ADTRAN today debuts its cloud-managed whole home mesh WiFi, an offering that could give operators the ability to improve their residential broadband services, reduce costs and upsell service enhancements to customers.
Dubbed the ADTRAN SDX 810-RG and 810-ADP, the solution -- part of Mosaic Subscriber Experience Suite -- delivers "enterprise-class WiFi to residential customers," Kurt Raaflaub, head of strategic solutions marketing, told Broadband World News today.
Service providers, whether cable or telco, are asked to solve some tough broadband support issues -- even ones they didn't create. Consumers may, for example, buy $400 or $500 gigabit home WiFi modems at retailers but, when they do not receive the expected high-speed, whole-home coverage, immediately call their operator, said Raaflaub. Providers have no visibility into a modem or set-up they did not create and have two options: Send out an expensive technician, often more than once, to try to resolve the problems or tell irate subscribers they cannot do anything since the consumers don't rent modems from them.
Neither result bodes well for the next subscriber satisfaction survey. And forget about customer loyalty.
Bonus rounds
Instead, service providers can combine ADTRAN's SDX 810 family with its SD Access open, microservices portfolio, Raaflaub said. They also may opt to add additional components of ADTRAN's Mosaic Subscriber Experience Suite, he said. (See SD-Access: The Foundation for Transformation and Pattern Emerges for ADTRAN's Mosaic.)
By combining whole home WiFi with ADTRAN's SD-Access portfolio and Mosaic, service providers can monetize the broadband infrastructure in which they've so heavily invested -- and so many competitors use to providers' disadvantage, said Raaflaub.
"Carriers want to be able to monetize their broadband to develop and deliver. Service providers are in a land grab for subscriber mindshare. Not only has Netflix got their video, but you can see Amazon and Google coming into the home for the Internet of Things," he said. "Whole home WiFi is a way for providers to take back some of the mindshare that they own."
Return on investment typically takes less than 12 months, Raaflaub estimated. ADTRAN's solution costs less than big-box stores' $500 offerings, he noted, and operators can buy other vendors' optical network terminations (ONTs) or networks, said Raaflaub.
"As a service provider, you have the benefit of taking a solution and can roll in -- for an extra $7, $8 or $9 a month -- for providing this service. The ROI is probably less than a year," he added. "Understanding a heavy user who has just bought a virtual reality headset, you will see that come up on his devices; he's on a 200Mbit/s service, you can push him to 500Mbit/s service. This is really a world where information is power. That is one of the key tenets of software-defined access."
The machines know
ADTRAN's use of machine learning further allows the system to adapt over time, recognizing for example that den users are more important than those in smaller bedrooms -- children, generally. The Mosaic portfolio prioritizes parents' usage during peak hours or at times when the network may be strained, ensuring the mother in the office and father in the living room (in other words, those who pay the bills) have better performance than the teenager who is in the middle of a 12-hour gaming marathon.

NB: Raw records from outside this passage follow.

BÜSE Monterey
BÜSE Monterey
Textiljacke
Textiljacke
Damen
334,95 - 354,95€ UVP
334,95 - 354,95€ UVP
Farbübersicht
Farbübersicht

"We recognize when we give too much priority to little Jimmy and not enough to mom or dad, we get a phone call. That's the beauty of AI: It learns those things," Raaflaub said, with a laugh. "The den always has to trump the gaming console. "
Or the service provider upsells until every family member has adequate broadband access. Even better.
In addition to the new whole home WiFi solution, ADTRAN recently unveiled Mosaic Subscriber Insight and Mosaic Device Manager.
With Insight, service providers personalize subscriber experiences via a network intelligence tool that enables them to enhance business operations, new service sign-up and customer loyalty, ADTRAN said. For its part, Device Manager is a device management tool operators use to remotely monitor and maintain in-home customer devices and WiFi networks. By empowering providers to detect when subscribers add new equipment -- such as 4K or 8K TVs, virtual reality headsets or Internet of Things devices -- to the network, operators are easily equipped to upsell faster speeds, complementary services or promotional offers, Raaflaub noted. Modules are available for purchase alone or as part of the entire suite.